Bob Nightengale, USA Today: “Pretty cool to see Andrew McCutchen return back to the Pirates where he became a five-time All-Star star and MVP winner, signing a one-year, $5 million contract. The Pirates never gave out his jersey, No. 22, after he was traded in January, 2018. And, in all probability no one will ever wear No. 22 again for the Pirates once McCutchen retires.”
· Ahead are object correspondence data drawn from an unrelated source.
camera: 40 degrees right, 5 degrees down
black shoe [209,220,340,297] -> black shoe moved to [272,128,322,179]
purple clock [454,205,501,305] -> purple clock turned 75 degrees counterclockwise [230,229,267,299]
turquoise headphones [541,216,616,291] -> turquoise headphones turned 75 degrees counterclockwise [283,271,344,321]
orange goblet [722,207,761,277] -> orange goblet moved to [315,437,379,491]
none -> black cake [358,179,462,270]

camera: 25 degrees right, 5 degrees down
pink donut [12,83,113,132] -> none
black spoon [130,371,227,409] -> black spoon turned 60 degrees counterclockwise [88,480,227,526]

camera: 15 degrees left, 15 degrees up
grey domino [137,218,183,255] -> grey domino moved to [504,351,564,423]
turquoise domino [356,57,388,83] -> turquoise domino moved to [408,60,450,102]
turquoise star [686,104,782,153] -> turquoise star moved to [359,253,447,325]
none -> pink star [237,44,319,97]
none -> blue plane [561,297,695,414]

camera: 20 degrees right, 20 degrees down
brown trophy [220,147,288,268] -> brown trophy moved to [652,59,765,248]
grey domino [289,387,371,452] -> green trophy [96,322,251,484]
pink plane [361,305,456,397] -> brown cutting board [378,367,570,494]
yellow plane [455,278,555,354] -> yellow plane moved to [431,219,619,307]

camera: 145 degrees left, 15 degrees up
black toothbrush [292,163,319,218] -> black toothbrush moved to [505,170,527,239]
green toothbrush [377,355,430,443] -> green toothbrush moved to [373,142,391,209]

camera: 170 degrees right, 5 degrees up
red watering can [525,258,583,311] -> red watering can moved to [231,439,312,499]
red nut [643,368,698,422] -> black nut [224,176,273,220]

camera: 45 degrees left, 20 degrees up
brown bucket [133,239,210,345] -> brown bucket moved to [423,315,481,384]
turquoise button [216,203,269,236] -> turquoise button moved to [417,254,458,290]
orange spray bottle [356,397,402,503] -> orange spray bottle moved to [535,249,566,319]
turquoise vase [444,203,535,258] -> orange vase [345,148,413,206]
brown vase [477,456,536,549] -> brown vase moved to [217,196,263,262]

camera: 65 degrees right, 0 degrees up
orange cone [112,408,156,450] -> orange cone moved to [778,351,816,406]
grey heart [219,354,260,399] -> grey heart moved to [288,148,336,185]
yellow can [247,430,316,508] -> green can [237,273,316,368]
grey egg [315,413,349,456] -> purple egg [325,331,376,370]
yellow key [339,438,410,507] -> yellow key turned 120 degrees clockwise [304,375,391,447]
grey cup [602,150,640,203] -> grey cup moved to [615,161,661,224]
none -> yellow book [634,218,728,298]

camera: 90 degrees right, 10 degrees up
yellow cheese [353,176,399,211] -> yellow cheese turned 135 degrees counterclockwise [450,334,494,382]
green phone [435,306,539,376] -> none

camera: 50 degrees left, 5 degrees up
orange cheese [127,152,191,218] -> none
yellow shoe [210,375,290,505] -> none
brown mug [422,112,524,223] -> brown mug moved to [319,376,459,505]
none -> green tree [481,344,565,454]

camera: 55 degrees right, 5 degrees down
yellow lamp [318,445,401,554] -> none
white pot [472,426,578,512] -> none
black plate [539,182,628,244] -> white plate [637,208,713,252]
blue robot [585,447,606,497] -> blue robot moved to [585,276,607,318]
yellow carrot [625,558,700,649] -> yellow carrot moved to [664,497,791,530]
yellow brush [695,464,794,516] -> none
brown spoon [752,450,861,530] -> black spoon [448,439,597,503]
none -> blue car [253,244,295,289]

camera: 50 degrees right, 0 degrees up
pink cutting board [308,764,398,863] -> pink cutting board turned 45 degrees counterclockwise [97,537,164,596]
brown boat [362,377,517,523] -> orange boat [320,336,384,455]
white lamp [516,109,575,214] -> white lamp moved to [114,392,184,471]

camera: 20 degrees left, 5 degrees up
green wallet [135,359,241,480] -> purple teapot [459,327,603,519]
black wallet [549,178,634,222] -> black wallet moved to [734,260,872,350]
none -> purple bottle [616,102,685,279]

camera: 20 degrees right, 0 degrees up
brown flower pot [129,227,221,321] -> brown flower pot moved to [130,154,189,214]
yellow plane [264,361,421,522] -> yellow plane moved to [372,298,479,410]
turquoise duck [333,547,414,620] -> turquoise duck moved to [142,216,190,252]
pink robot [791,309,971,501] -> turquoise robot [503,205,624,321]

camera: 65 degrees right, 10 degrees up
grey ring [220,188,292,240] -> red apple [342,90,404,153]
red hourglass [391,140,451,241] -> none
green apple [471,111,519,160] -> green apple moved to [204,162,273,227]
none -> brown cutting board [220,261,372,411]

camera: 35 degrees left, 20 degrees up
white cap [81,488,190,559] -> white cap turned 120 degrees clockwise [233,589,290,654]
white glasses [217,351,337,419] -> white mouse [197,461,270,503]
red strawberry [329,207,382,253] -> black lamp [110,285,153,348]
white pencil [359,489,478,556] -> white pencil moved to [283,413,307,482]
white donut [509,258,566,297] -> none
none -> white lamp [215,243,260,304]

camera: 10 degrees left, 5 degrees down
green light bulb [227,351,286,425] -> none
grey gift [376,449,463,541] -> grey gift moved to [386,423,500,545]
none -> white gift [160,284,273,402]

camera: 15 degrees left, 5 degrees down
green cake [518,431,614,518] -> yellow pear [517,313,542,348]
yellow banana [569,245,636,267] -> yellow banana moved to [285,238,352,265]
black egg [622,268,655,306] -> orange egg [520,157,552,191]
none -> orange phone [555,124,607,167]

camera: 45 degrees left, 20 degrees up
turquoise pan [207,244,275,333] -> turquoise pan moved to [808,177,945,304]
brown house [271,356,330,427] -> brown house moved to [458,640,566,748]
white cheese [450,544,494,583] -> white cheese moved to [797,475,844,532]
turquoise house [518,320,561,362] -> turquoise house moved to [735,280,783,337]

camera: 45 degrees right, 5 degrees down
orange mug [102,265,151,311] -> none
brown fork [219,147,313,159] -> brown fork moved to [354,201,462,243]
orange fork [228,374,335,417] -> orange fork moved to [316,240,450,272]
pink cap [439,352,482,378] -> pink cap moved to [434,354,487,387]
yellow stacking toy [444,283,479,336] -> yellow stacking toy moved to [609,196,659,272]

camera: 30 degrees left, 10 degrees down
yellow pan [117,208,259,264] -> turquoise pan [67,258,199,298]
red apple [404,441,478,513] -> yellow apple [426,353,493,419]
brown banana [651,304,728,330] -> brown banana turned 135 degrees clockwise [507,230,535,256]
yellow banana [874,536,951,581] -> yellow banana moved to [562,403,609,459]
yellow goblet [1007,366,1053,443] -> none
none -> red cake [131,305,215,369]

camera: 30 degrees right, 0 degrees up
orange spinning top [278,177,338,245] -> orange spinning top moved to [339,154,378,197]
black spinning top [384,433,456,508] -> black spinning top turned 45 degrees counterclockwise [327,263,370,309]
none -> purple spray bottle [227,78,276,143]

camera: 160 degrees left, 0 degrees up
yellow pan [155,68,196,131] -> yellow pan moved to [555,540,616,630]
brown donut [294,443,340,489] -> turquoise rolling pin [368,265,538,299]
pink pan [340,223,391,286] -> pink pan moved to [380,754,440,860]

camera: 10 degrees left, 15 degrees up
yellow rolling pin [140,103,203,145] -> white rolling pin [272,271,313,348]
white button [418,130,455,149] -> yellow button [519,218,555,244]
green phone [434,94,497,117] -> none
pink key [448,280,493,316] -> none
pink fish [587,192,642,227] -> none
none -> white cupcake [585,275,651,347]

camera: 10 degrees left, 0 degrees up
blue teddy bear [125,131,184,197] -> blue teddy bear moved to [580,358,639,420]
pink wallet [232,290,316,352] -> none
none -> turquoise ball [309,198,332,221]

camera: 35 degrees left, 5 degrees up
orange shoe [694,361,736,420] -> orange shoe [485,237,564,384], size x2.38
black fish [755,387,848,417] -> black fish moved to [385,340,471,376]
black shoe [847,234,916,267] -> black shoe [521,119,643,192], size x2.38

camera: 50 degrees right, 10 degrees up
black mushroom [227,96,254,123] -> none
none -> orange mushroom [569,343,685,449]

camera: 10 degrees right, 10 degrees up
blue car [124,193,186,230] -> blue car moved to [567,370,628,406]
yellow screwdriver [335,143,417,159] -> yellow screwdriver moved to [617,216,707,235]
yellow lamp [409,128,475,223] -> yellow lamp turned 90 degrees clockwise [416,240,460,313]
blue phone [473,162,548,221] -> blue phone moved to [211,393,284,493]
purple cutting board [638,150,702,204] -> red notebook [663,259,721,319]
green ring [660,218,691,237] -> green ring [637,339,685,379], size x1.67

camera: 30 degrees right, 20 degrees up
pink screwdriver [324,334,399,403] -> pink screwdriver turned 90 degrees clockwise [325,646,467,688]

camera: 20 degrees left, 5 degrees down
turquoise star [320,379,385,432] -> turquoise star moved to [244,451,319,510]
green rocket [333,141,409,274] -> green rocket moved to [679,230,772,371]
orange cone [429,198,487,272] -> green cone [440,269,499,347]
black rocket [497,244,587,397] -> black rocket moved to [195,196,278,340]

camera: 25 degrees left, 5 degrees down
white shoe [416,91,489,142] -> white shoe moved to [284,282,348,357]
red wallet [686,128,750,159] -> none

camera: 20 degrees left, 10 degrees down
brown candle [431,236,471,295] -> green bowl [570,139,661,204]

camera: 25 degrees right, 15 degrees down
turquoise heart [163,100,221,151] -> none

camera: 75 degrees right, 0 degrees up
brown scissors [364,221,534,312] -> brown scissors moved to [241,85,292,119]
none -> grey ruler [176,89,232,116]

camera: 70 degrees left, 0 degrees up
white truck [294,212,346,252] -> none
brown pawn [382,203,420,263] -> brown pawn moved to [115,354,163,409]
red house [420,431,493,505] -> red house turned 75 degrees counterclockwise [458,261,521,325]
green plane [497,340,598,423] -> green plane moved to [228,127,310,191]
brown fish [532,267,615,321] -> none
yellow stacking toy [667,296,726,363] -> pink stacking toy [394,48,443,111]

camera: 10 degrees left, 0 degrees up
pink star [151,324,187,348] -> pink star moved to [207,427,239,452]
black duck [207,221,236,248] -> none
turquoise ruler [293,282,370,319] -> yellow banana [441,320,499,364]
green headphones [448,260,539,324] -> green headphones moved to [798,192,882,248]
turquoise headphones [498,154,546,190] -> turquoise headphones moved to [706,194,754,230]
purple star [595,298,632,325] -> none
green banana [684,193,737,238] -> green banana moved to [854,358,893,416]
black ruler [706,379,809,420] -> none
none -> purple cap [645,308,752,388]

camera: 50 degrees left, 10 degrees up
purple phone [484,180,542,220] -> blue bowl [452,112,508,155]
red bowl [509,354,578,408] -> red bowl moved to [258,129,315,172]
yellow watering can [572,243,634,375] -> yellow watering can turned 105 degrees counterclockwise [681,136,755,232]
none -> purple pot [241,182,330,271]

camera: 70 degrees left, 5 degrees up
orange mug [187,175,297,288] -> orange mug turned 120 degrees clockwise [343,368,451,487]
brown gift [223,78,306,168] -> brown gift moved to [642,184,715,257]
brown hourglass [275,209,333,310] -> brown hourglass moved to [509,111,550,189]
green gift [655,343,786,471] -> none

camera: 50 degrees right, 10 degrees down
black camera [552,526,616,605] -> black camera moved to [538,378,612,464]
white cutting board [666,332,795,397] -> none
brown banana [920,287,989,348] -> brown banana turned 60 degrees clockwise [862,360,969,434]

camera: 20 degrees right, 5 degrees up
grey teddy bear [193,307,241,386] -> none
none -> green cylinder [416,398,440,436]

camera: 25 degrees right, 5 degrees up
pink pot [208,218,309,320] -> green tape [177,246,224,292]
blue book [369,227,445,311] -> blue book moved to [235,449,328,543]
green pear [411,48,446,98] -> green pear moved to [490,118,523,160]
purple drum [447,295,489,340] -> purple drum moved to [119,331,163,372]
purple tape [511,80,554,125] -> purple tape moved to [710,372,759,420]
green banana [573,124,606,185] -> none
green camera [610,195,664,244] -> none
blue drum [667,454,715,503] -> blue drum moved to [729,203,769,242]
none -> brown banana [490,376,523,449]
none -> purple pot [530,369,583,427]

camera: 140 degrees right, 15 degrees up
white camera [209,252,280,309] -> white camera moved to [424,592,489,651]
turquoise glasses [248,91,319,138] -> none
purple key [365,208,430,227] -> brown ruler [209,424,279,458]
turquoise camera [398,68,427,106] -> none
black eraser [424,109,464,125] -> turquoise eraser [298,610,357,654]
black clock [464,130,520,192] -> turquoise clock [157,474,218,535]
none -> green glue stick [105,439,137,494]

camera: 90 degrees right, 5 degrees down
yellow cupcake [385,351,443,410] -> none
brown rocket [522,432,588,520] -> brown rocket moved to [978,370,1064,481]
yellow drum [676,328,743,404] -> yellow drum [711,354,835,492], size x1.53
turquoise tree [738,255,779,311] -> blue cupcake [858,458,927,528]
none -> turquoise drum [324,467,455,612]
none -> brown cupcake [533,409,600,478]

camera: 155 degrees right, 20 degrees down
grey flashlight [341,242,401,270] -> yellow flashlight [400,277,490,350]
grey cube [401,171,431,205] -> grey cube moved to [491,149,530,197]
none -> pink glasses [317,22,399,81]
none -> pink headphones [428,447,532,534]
Patrick Dubuque, Baseball Prospectus: “Joseph Campbell taught us that coming home was supposed to be an act of closing the circle, returning home with the elixir or the ring or the macguffin and sharing it with one’s people. Or, to put it in real life terms, moving back into your childhood home, the suddenly tiny bedroom with the same scratches in the windowsill, the same air, to take care of an ailing parent. This feels less like that than moving back into your old town after a while away, and staying with your parents for a couple of weeks while you look for a new apartment. It’s not quite yet a swan song for the five-time All-Star, who despite a visible decline in his thirties still has another year or two left in his bat. And McCutchen’s hardly passing the torch to a new generation of Pirates, given that the team has been listening to offers on his successor in Bryan Reynolds.  Still, McCutchen represents the latest in a recent lunge toward competency by the Pirates, who have already handed out contracts to veterans like Carlos Santana, Rich Hill and . . . okay, pretty much just those three, but it’s a step forward. If the team does avoid selling their best player in Reynolds, as reflected by the current temperature of the stove, this is probably the best Pirates team in years. Before you get excited by that, remember that 70 wins would do the trick. McCutchen is slated to start most days in left, given the presence of both Santana and trade acquisition Ji-man Choi. That could be disturbing for the pitching staff, depending on which defensive metric you ask. Meanwhile, he remains judicious at the plate, but the flagging ISO (.148, a career low) and exit velocities mean that it’s very likely he starts seeing more strikes in the near future, as pitchers force him to put the ball in play. It adds up to the feeling, like with every Pirates free agent, that this is a three-month audition to serve on the bench of a contender, while the hardy older fans get a chance to think back on the halcyon days of the former center fielder’s youth.” 


“Look, we’re still open to having conversations. Corbin (Burnes) is a super-talented player, and it’s a unique case, right? There are very relevant comparables for him on both sides of the ledger that make sense, and it’s really just part of the process. We certainly don’t want anyone to take any of these negotiations personally. We love these guys like crazy.”

Milwaukee Brewers GM Matt Arnold, on contract talks with Burnes ahead of his arbitration hearing.